Segment Start: EXERCISE INPUT
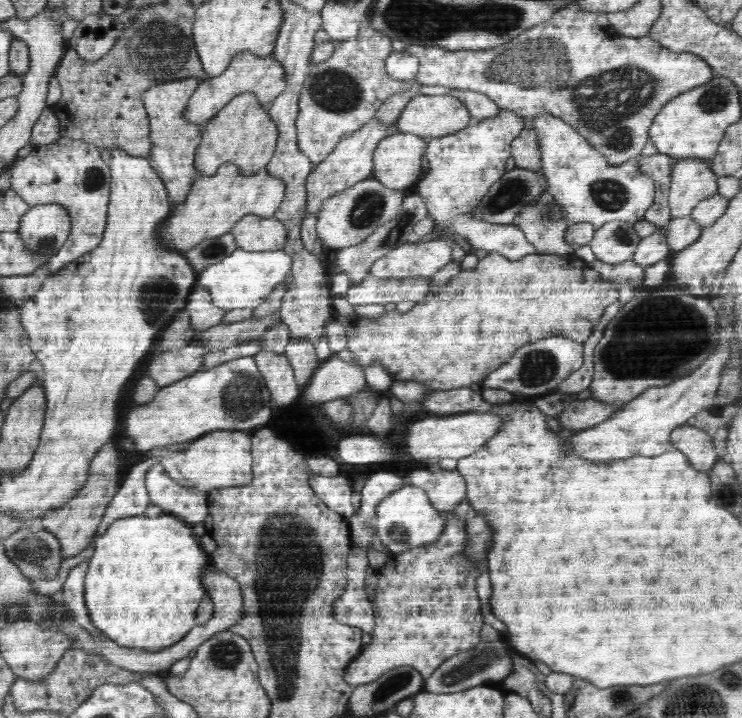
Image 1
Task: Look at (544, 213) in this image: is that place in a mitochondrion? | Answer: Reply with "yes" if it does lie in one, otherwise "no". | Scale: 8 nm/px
yes

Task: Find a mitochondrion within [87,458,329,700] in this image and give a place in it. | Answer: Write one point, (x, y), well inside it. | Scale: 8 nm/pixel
(225, 654)

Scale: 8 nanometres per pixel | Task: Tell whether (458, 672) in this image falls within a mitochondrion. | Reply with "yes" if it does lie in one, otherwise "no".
yes

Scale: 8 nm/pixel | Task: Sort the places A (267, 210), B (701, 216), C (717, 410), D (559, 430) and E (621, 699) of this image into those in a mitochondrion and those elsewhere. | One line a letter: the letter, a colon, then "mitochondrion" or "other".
A: other
B: other
C: other
D: other
E: mitochondrion

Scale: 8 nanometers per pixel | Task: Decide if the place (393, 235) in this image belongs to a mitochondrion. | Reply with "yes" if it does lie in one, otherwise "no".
yes

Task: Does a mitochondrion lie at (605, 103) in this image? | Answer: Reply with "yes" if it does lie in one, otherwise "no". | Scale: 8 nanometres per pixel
yes

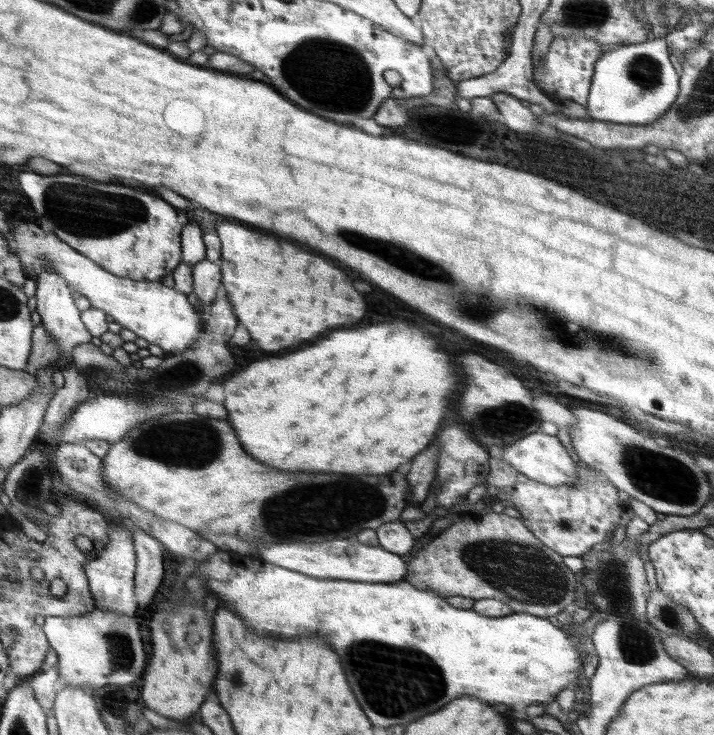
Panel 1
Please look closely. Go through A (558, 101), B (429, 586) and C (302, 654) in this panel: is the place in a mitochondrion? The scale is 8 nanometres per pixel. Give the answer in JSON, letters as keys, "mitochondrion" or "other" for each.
{"A":"other","B":"other","C":"other"}

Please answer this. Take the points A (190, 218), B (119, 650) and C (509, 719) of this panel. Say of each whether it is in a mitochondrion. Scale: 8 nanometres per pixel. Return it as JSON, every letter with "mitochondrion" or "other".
{"A":"other","B":"mitochondrion","C":"other"}

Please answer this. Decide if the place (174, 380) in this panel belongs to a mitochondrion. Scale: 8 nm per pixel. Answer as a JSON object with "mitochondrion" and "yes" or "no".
{"mitochondrion":"yes"}

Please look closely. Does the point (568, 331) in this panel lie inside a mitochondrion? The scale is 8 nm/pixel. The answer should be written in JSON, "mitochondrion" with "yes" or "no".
{"mitochondrion":"yes"}

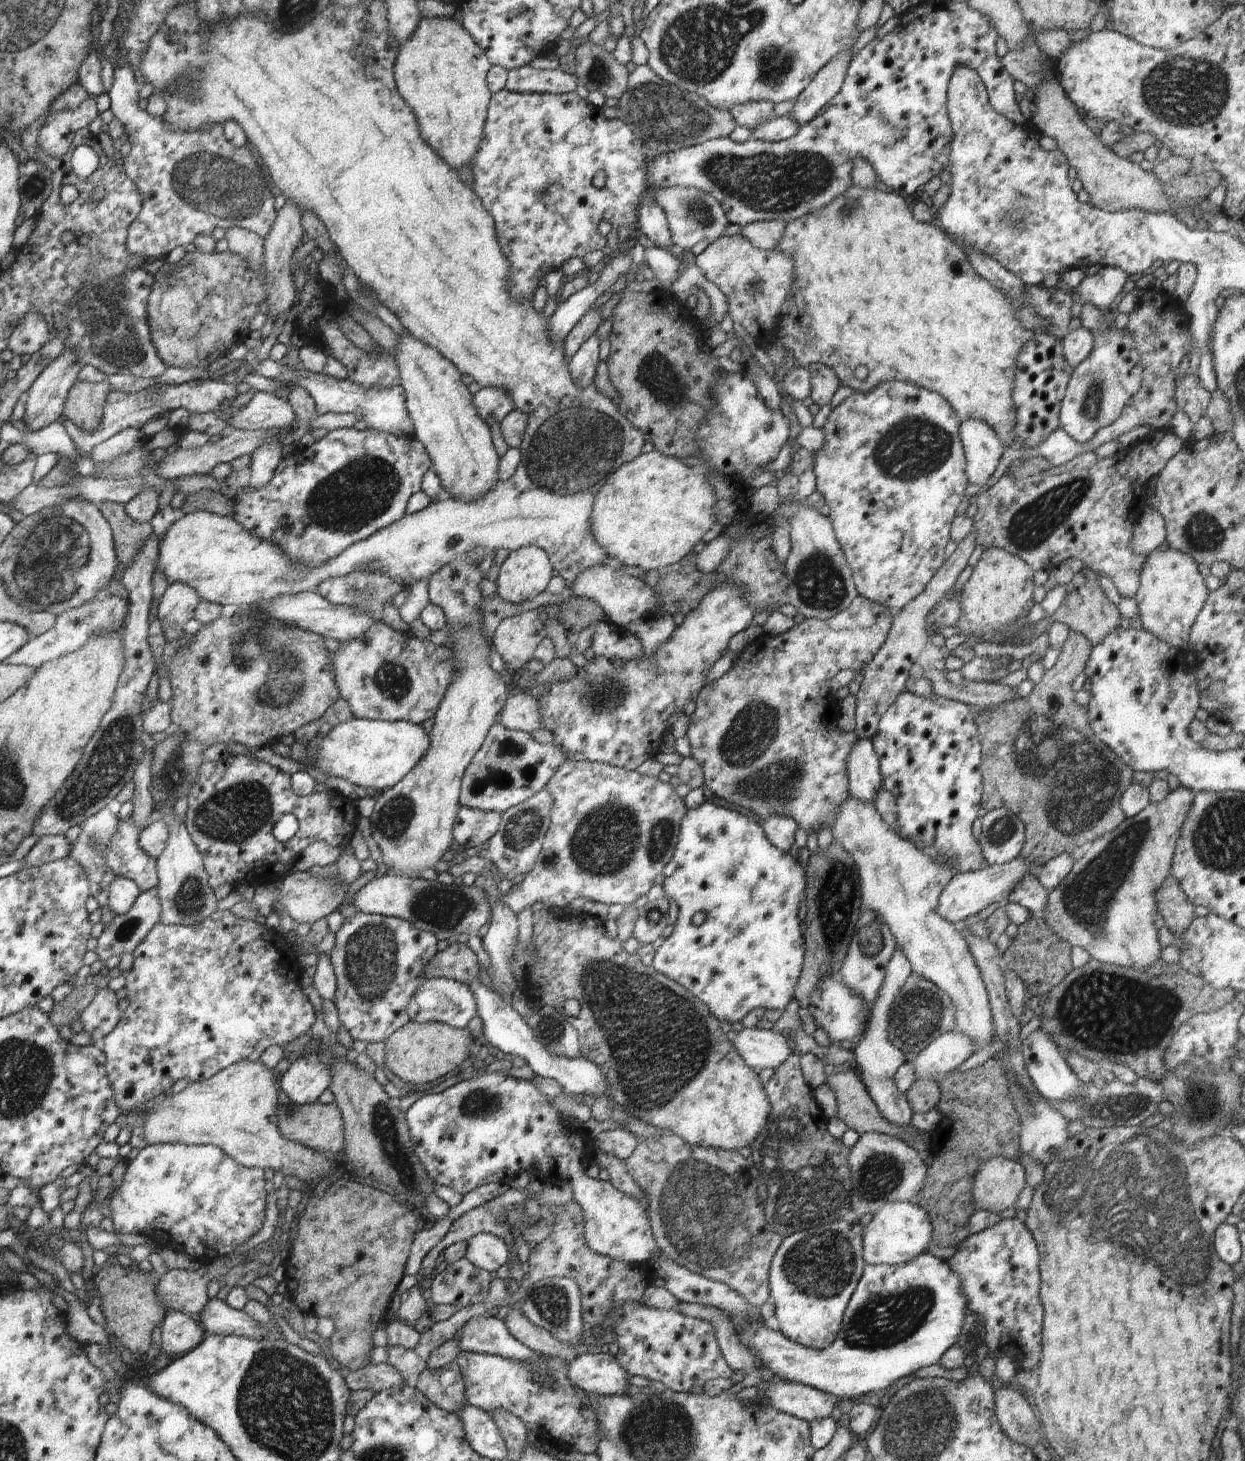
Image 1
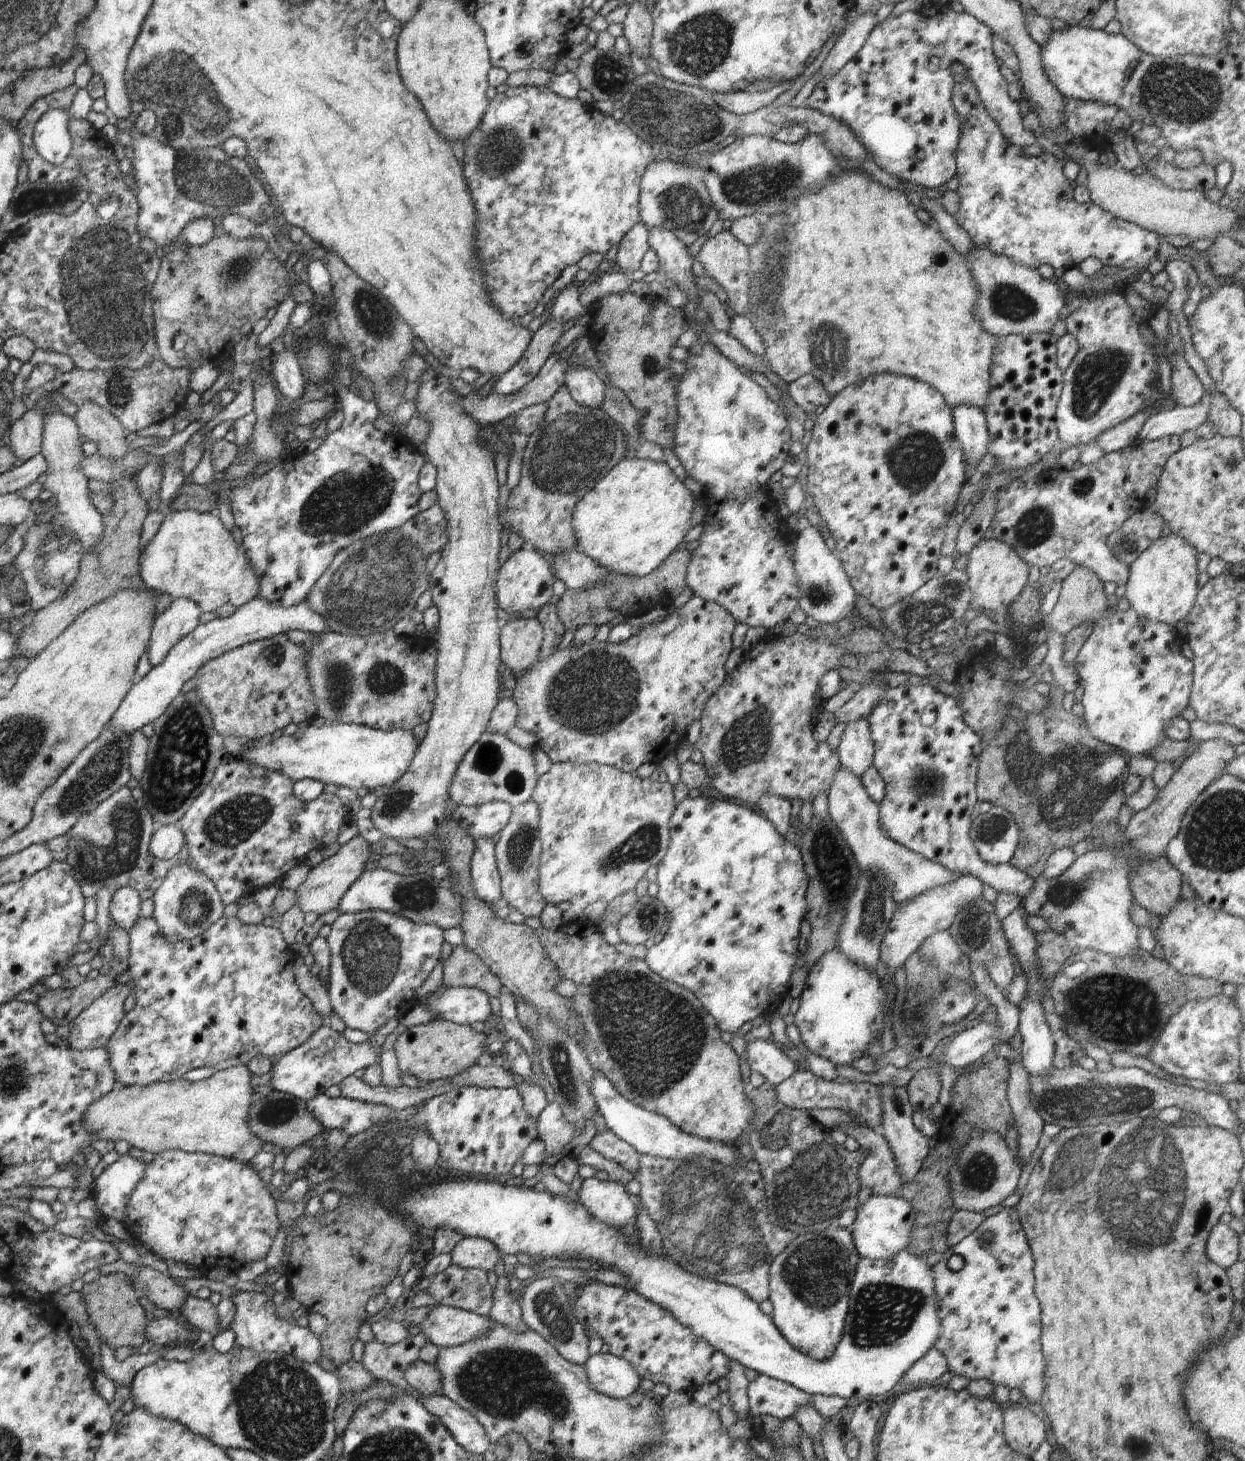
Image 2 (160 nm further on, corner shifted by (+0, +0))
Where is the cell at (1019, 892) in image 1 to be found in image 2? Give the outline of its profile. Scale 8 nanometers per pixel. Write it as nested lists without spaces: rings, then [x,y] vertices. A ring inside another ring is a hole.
[[[930,684],[922,686],[897,686],[886,691],[882,701],[874,708],[874,712],[871,712],[867,722],[869,723],[869,730],[875,751],[873,768],[880,774],[884,785],[887,787],[886,796],[884,796],[884,800],[880,802],[879,806],[880,830],[882,830],[888,838],[896,840],[898,844],[906,846],[906,848],[917,854],[922,854],[924,858],[928,858],[928,860],[932,860],[932,862],[936,862],[936,864],[948,868],[948,870],[959,876],[973,875],[974,877],[980,878],[982,883],[994,888],[998,893],[1002,894],[1002,892],[1004,892],[1004,894],[1016,894],[1016,896],[1023,901],[1024,896],[1028,896],[1028,892],[1032,890],[1032,886],[1034,886],[1036,879],[1032,878],[1032,876],[1028,876],[1026,872],[1014,868],[1014,866],[1011,866],[1009,863],[998,865],[984,862],[984,860],[980,858],[980,854],[978,854],[978,850],[976,850],[972,838],[970,838],[970,828],[972,828],[972,819],[970,816],[974,810],[974,806],[978,802],[977,769],[980,762],[980,756],[983,754],[983,743],[981,742],[980,736],[978,736],[968,724],[964,723],[962,710],[960,710],[958,702],[950,696],[945,696]]]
Segment End: EXERCISE INPUT
WORK INSTRUCTION.
Everything in the listing, except its images, should be set down exactly.

SOLUTION BELOW.
Image 1
Task: Look at (544, 213) in this image: is that place in a mitochondrion? | Answer: Reply with "yes" if it does lie in one, otherwise "no". | Scale: 8 nm/px
yes

Task: Find a mitochondrion within [87,458,329,700] in this image and give a place in it. | Answer: Write one point, (x, y), well inside it. | Scale: 8 nm/pixel
(225, 654)

Scale: 8 nanometres per pixel | Task: Tell whether (458, 672) in this image falls within a mitochondrion. | Reply with "yes" if it does lie in one, otherwise "no".
yes

Scale: 8 nm/pixel | Task: Sort the places A (267, 210), B (701, 216), C (717, 410), D (559, 430) and E (621, 699) of this image into those in a mitochondrion and those elsewhere. | One line a letter: the letter, a colon, then "mitochondrion" or "other".
A: other
B: other
C: other
D: other
E: mitochondrion

Scale: 8 nanometers per pixel | Task: Decide if the place (393, 235) in this image belongs to a mitochondrion. | Reply with "yes" if it does lie in one, otherwise "no".
yes

Task: Does a mitochondrion lie at (605, 103) in this image? | Answer: Reply with "yes" if it does lie in one, otherwise "no". | Scale: 8 nanometres per pixel
yes

Panel 1
Please look closely. Go through A (558, 101), B (429, 586) and C (302, 654) in this panel: is the place in a mitochondrion? The scale is 8 nanometres per pixel. Give the answer in JSON, letters as keys, "mitochondrion" or "other" for each.
{"A":"other","B":"other","C":"other"}

Please answer this. Take the points A (190, 218), B (119, 650) and C (509, 719) of this panel. Say of each whether it is in a mitochondrion. Scale: 8 nanometres per pixel. Return it as JSON, every letter with "mitochondrion" or "other".
{"A":"other","B":"mitochondrion","C":"other"}

Please answer this. Decide if the place (174, 380) in this panel belongs to a mitochondrion. Scale: 8 nm per pixel. Answer as a JSON object with "mitochondrion" and "yes" or "no".
{"mitochondrion":"yes"}

Please look closely. Does the point (568, 331) in this panel lie inside a mitochondrion? The scale is 8 nm/pixel. The answer should be written in JSON, "mitochondrion" with "yes" or "no".
{"mitochondrion":"yes"}

Image 1
Image 2 (160 nm further on, corner shifted by (+0, +0))
Where is the cell at (1019, 892) in image 1 to be found in image 2? Give the outline of its profile. Scale 8 nanometers per pixel. Write it as nested lists without spaces: rings, then [x,y] vertices. A ring inside another ring is a hole.
[[[930,684],[922,686],[897,686],[886,691],[882,701],[874,708],[874,712],[871,712],[867,722],[869,723],[869,730],[875,751],[873,768],[880,774],[884,785],[887,787],[886,796],[884,796],[884,800],[880,802],[879,806],[880,830],[882,830],[888,838],[896,840],[898,844],[906,846],[906,848],[917,854],[922,854],[924,858],[928,858],[928,860],[932,860],[932,862],[936,862],[936,864],[948,868],[948,870],[959,876],[973,875],[974,877],[980,878],[982,883],[994,888],[998,893],[1002,894],[1002,892],[1004,892],[1004,894],[1016,894],[1016,896],[1023,901],[1024,896],[1028,896],[1028,892],[1032,890],[1032,886],[1034,886],[1036,879],[1032,878],[1032,876],[1028,876],[1026,872],[1014,868],[1014,866],[1011,866],[1009,863],[998,865],[984,862],[984,860],[980,858],[980,854],[978,854],[978,850],[976,850],[972,838],[970,838],[970,828],[972,828],[972,819],[970,816],[974,810],[974,806],[978,802],[977,769],[980,762],[980,756],[983,754],[983,743],[981,742],[980,736],[978,736],[968,724],[964,723],[962,710],[960,710],[958,702],[950,696],[945,696]]]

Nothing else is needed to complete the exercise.